Written task: Copy the listing below exactly. Pictures stay out of it.

##### Material for this exercise

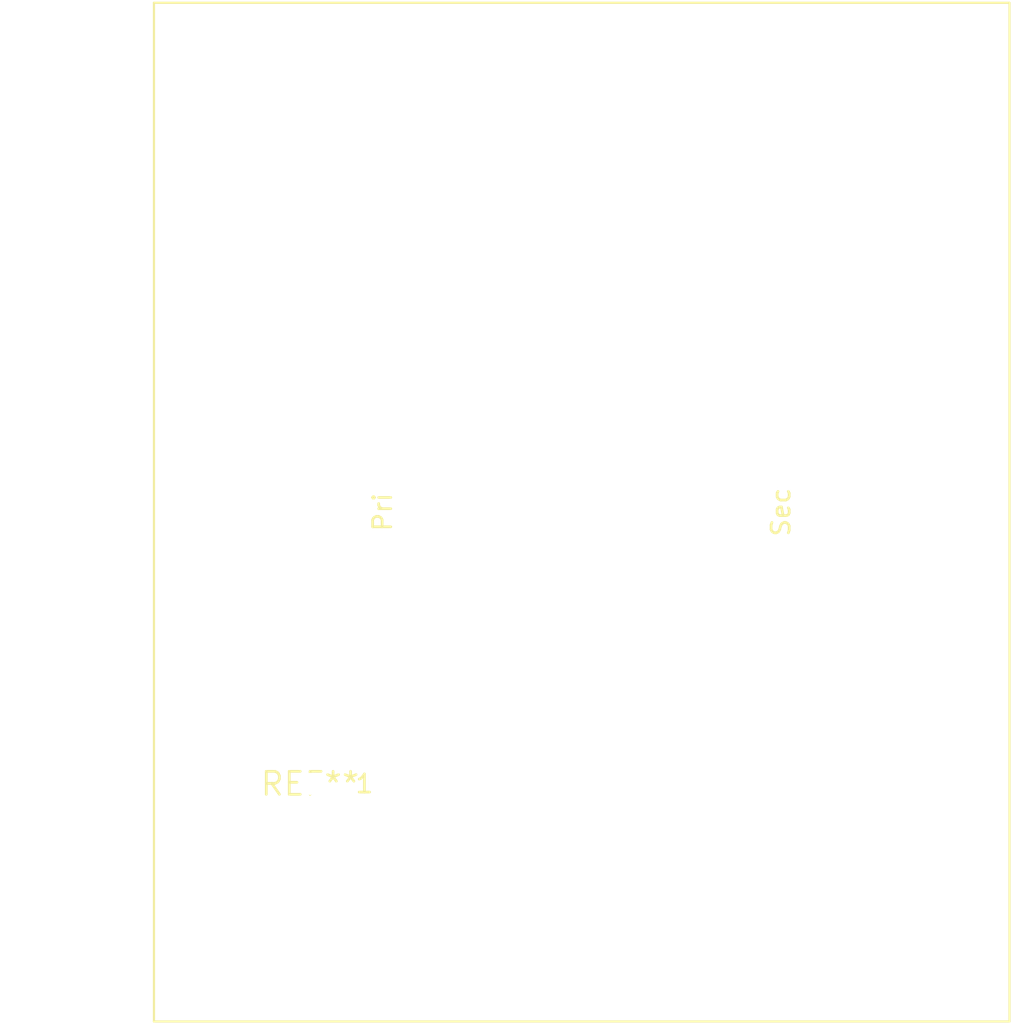
<source format=kicad_pcb>
(kicad_pcb (version 20240108) (generator pcbnew)

  (general
    (thickness 1.6)
  )

  (paper "A4")
  (layers
    (0 "F.Cu" signal)
    (31 "B.Cu" signal)
    (32 "B.Adhes" user "B.Adhesive")
    (33 "F.Adhes" user "F.Adhesive")
    (34 "B.Paste" user)
    (35 "F.Paste" user)
    (36 "B.SilkS" user "B.Silkscreen")
    (37 "F.SilkS" user "F.Silkscreen")
    (38 "B.Mask" user)
    (39 "F.Mask" user)
    (40 "Dwgs.User" user "User.Drawings")
    (41 "Cmts.User" user "User.Comments")
    (42 "Eco1.User" user "User.Eco1")
    (43 "Eco2.User" user "User.Eco2")
    (44 "Edge.Cuts" user)
    (45 "Margin" user)
    (46 "B.CrtYd" user "B.Courtyard")
    (47 "F.CrtYd" user "F.Courtyard")
    (48 "B.Fab" user)
    (49 "F.Fab" user)
    (50 "User.1" user)
    (51 "User.2" user)
    (52 "User.3" user)
    (53 "User.4" user)
    (54 "User.5" user)
    (55 "User.6" user)
    (56 "User.7" user)
    (57 "User.8" user)
    (58 "User.9" user)
  )

  (setup
    (pad_to_mask_clearance 0)
    (pcbplotparams
      (layerselection 0x00010fc_ffffffff)
      (plot_on_all_layers_selection 0x0000000_00000000)
      (disableapertmacros false)
      (usegerberextensions false)
      (usegerberattributes false)
      (usegerberadvancedattributes false)
      (creategerberjobfile false)
      (dashed_line_dash_ratio 12.000000)
      (dashed_line_gap_ratio 3.000000)
      (svgprecision 4)
      (plotframeref false)
      (viasonmask false)
      (mode 1)
      (useauxorigin false)
      (hpglpennumber 1)
      (hpglpenspeed 20)
      (hpglpendiameter 15.000000)
      (dxfpolygonmode false)
      (dxfimperialunits false)
      (dxfusepcbnewfont false)
      (psnegative false)
      (psa4output false)
      (plotreference false)
      (plotvalue false)
      (plotinvisibletext false)
      (sketchpadsonfab false)
      (subtractmaskfromsilk false)
      (outputformat 1)
      (mirror false)
      (drillshape 1)
      (scaleselection 1)
      (outputdirectory "")
    )
  )

  (net 0 "")

  (footprint "Transformer_CHK_EI54-12VA_1xSec" (layer "F.Cu") (at 0 0))

)

</source>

##########

Answer to the problem:
<source format=kicad_pcb>
(kicad_pcb (version 20240108) (generator pcbnew)

  (general
    (thickness 1.6)
  )

  (paper "A4")
  (layers
    (0 "F.Cu" signal)
    (31 "B.Cu" signal)
    (32 "B.Adhes" user "B.Adhesive")
    (33 "F.Adhes" user "F.Adhesive")
    (34 "B.Paste" user)
    (35 "F.Paste" user)
    (36 "B.SilkS" user "B.Silkscreen")
    (37 "F.SilkS" user "F.Silkscreen")
    (38 "B.Mask" user)
    (39 "F.Mask" user)
    (40 "Dwgs.User" user "User.Drawings")
    (41 "Cmts.User" user "User.Comments")
    (42 "Eco1.User" user "User.Eco1")
    (43 "Eco2.User" user "User.Eco2")
    (44 "Edge.Cuts" user)
    (45 "Margin" user)
    (46 "B.CrtYd" user "B.Courtyard")
    (47 "F.CrtYd" user "F.Courtyard")
    (48 "B.Fab" user)
    (49 "F.Fab" user)
    (50 "User.1" user)
    (51 "User.2" user)
    (52 "User.3" user)
    (53 "User.4" user)
    (54 "User.5" user)
    (55 "User.6" user)
    (56 "User.7" user)
    (57 "User.8" user)
    (58 "User.9" user)
  )

  (setup
    (pad_to_mask_clearance 0)
    (pcbplotparams
      (layerselection 0x00010fc_ffffffff)
      (plot_on_all_layers_selection 0x0000000_00000000)
      (disableapertmacros false)
      (usegerberextensions false)
      (usegerberattributes false)
      (usegerberadvancedattributes false)
      (creategerberjobfile false)
      (dashed_line_dash_ratio 12.000000)
      (dashed_line_gap_ratio 3.000000)
      (svgprecision 4)
      (plotframeref false)
      (viasonmask false)
      (mode 1)
      (useauxorigin false)
      (hpglpennumber 1)
      (hpglpenspeed 20)
      (hpglpendiameter 15.000000)
      (dxfpolygonmode false)
      (dxfimperialunits false)
      (dxfusepcbnewfont false)
      (psnegative false)
      (psa4output false)
      (plotreference false)
      (plotvalue false)
      (plotinvisibletext false)
      (sketchpadsonfab false)
      (subtractmaskfromsilk false)
      (outputformat 1)
      (mirror false)
      (drillshape 1)
      (scaleselection 1)
      (outputdirectory "")
    )
  )

  (net 0 "")

  (footprint "Transformer_CHK_EI54-12VA_1xSec" (layer "F.Cu") (at 0 0))

)

</source>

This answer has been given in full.